Incident Scene Rehabilitation: a Leadership Challenge

By Craig A. Haigh and Denise L. Smith

Even in good economic times, fire departments struggle to find a balance between the desire to implement new and needed programs, including incident rehabilitation, and the reality of finding the resources to do so. The current era of constrained resources makes it even more difficult and stressful for fire department leaders to deliver necessary programs. This article describes how an incident scene rehabilitation (rehab) program can increase firefighter safety and improve on-scene performance, as well as techniques to help leaders identify ways to implement an effective rehab program without negatively impacting overall operational costs.
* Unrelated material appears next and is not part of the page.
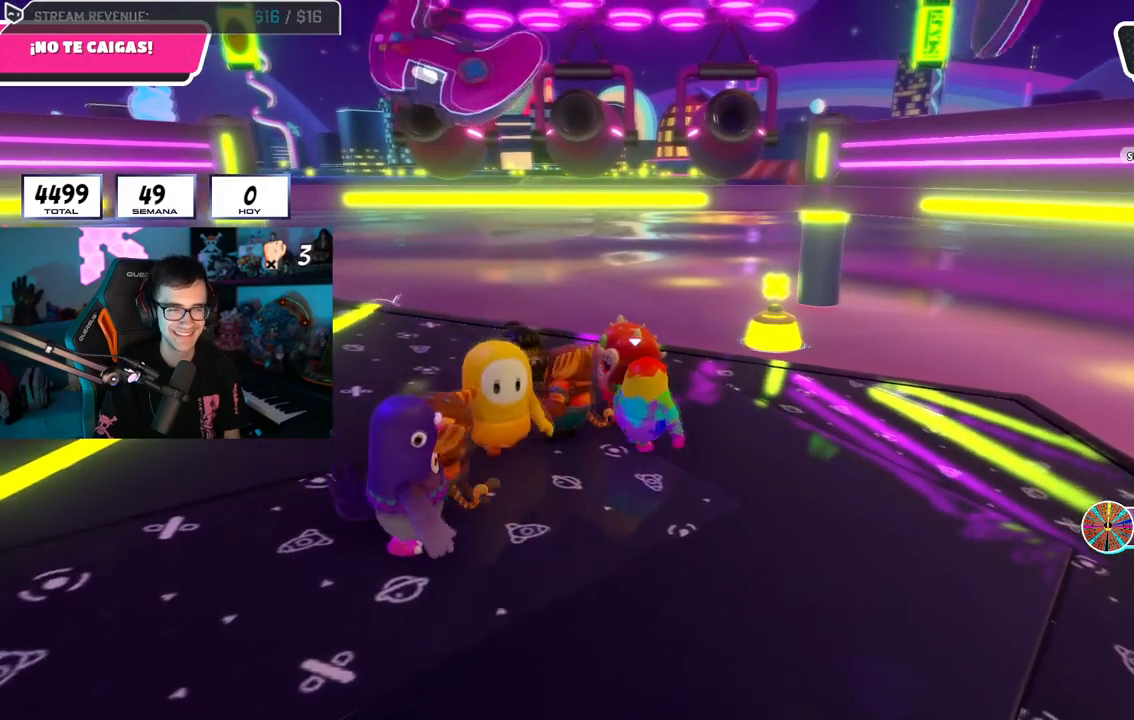
{"buttons": [], "left_stick": "left", "right_stick": "center", "events": [[33, "left_stick", "left"], [200, "left_stick", "center"], [250, "left_stick", "right"], [467, "left_stick", "left"]]}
Incident scene rehabilitation is an intervention to mitigate the physical, physiological, and emotional stress of firefighting; improve performance; and decrease the likelihood of injury or death. Firefighters routinely encounter fatigue, heat stress, and dehydration on the fireground. These stressors impair performance and may present serious health challenges. Firefighting also causes significant cardiovascular strain and, less frequently but even more seriously, can trigger a sudden cardiac event in individuals with underlying cardiovascular disease.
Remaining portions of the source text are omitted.